Hmm – irgendwie schön und zugleich gefährlich, in den alten Aufzeichnungen zu lesen. Welche, die wirklich etwas ausdrücken. Teilweise grandios bescheuerte Gedanken, die mittlerweile überholt und überlebt sind, aber was ich damals zitatetechnisch ausgegraben und gefunden habe – sind einige schöne Sachen dabei.
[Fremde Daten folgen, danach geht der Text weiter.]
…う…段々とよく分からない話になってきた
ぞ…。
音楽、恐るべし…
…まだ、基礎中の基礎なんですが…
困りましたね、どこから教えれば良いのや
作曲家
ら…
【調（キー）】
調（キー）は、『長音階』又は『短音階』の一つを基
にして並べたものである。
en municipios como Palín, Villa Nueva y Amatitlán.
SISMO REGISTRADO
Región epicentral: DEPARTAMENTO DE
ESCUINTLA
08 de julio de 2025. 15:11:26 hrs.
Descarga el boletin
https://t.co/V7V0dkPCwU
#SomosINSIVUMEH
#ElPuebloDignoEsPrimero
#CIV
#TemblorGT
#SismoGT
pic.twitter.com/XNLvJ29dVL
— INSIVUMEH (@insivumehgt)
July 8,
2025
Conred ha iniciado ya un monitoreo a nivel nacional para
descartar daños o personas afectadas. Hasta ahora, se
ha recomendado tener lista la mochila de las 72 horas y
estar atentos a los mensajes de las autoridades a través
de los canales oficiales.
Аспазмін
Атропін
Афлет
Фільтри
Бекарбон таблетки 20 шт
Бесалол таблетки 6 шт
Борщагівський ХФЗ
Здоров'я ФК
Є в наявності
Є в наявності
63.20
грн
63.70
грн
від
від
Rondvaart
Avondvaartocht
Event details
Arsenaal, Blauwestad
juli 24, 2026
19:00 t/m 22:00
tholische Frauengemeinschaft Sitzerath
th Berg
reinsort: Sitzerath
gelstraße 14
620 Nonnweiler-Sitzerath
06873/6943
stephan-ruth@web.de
*wow* – es gab sogar durchaus Phasen, wo mein normaler Blog Emotionen enthielt. Oder zumindest rüberbringt – eben einen gelesen und ein Teil von mir könnte Kotzen gehen, nuja – diese Einträge sind ja auch für die breite Öffentlichkeit zugänglich, auch bei über 700 Einträgen nicht auf der Hand liegend.

Nein, die dunkle Seite war schon toll. Damals war mein Blog noch toll. Meinetwegen auch krank, gestört und bescheuert – aber so war das eben. Bei aller Schmerzhaftigkeit und anderen Erscheinungen, hatte es war.
Nicht, dass ich es nochmal bräuchte geschweige denn durchmachen wollte – nein danke -, aber es war eben nicht alles egal. Es war nicht gut, aber es war etwas – lieben, leiden, leben.

Es war kalt. Aber lieber das, als nur dieses unerträgliche Lauwarm.
Wobei… so wirklich sicher bin ich mir da nicht – und will auch nicht weiter drüber nachdenken.